# Electric dehorner



## purecountrycow (Sep 21, 2010)

Has anybody used the electric dehorner that you buy at TSC. Operates on 110 volts, AC or DC. Dehorner has a 1" inner diameter. Says the horn will fall off in 4 to 6 weeks and no loss of blood. I have a 21 week old bull calf I need to get dehorned. His horns are about an 1 1/2"  long. Would that be too big for this dehorner?

Thanks


----------



## jhm47 (Sep 21, 2010)

Those horns are much too big for that dehorner.   You would also not be very likely to hold him still enough to use it anyway.  Horns that size should be taken off with a "scoop" cutter.  A nasty, bloody job, but it needs to be done.  Cattle with horns are extremely dangerous.


----------



## glenolam (Sep 21, 2010)

Agreed with jhm...you should see a vet if you want his horns off.

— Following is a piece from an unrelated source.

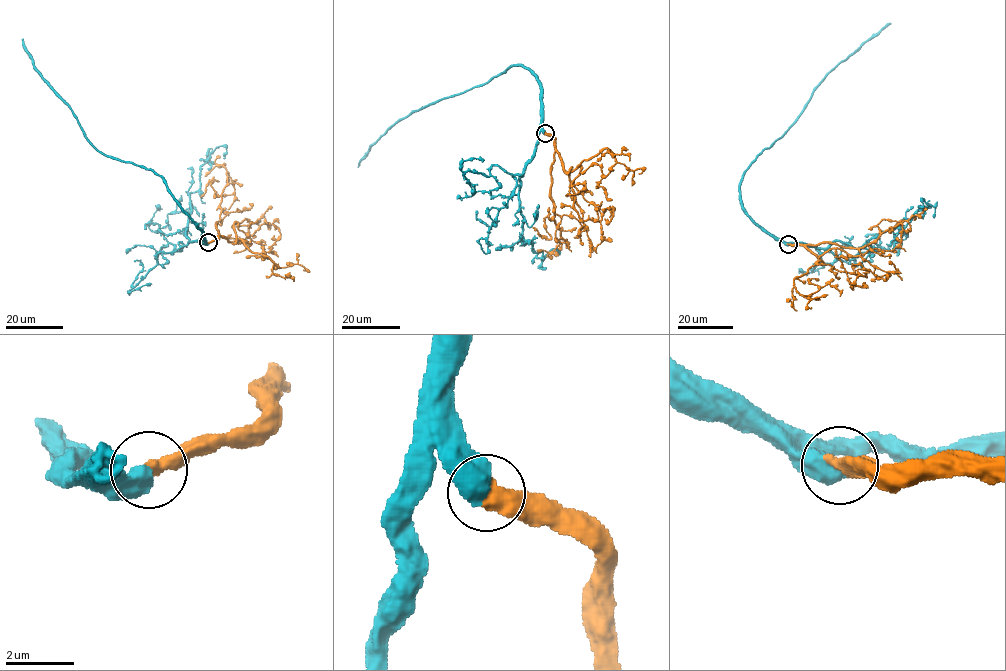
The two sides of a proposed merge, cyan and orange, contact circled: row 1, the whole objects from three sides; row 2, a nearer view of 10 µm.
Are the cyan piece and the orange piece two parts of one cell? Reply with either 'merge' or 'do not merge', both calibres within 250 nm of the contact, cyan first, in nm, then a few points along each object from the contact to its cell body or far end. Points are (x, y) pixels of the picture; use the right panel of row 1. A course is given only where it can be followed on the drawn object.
merge; calibres 650 and 500 nm; course cyan (788, 244), (776, 240), (742, 205), (743, 173), (785, 132), (832, 69), (890, 23); course orange (788, 244), (805, 245), (818, 264), (842, 272), (866, 276), (869, 269), (858, 269), (855, 284), (862, 284)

I did my jersey steer at 7 weeks old with a rhinehart x30 and still didn't do it right...but it was my first time....


----------



## purecountrycow (Sep 21, 2010)

Yeah,,I plan on getting him dehorned. My question was more about the electric dehorner,,,Does it work good? Is it about the easiest one to use?

Thanks


----------



## glenolam (Sep 21, 2010)

I had a friend buy that one, but he ended up taking the calf to the vet to be dehorned so I have no idea if it works.


----------



## jhm47 (Sep 21, 2010)

I have used electric dehorners for many years, and they work best if the horns are about 1/4 - 1/2 inch long.  You want to be able to get the whole horn into the hollow, and then you need to be able to burn a copper ring all the way around the horn.  If you miss even a small spot, they will have scurs, or the horn will grow crooked and possibly grow into the head of the calf.


----------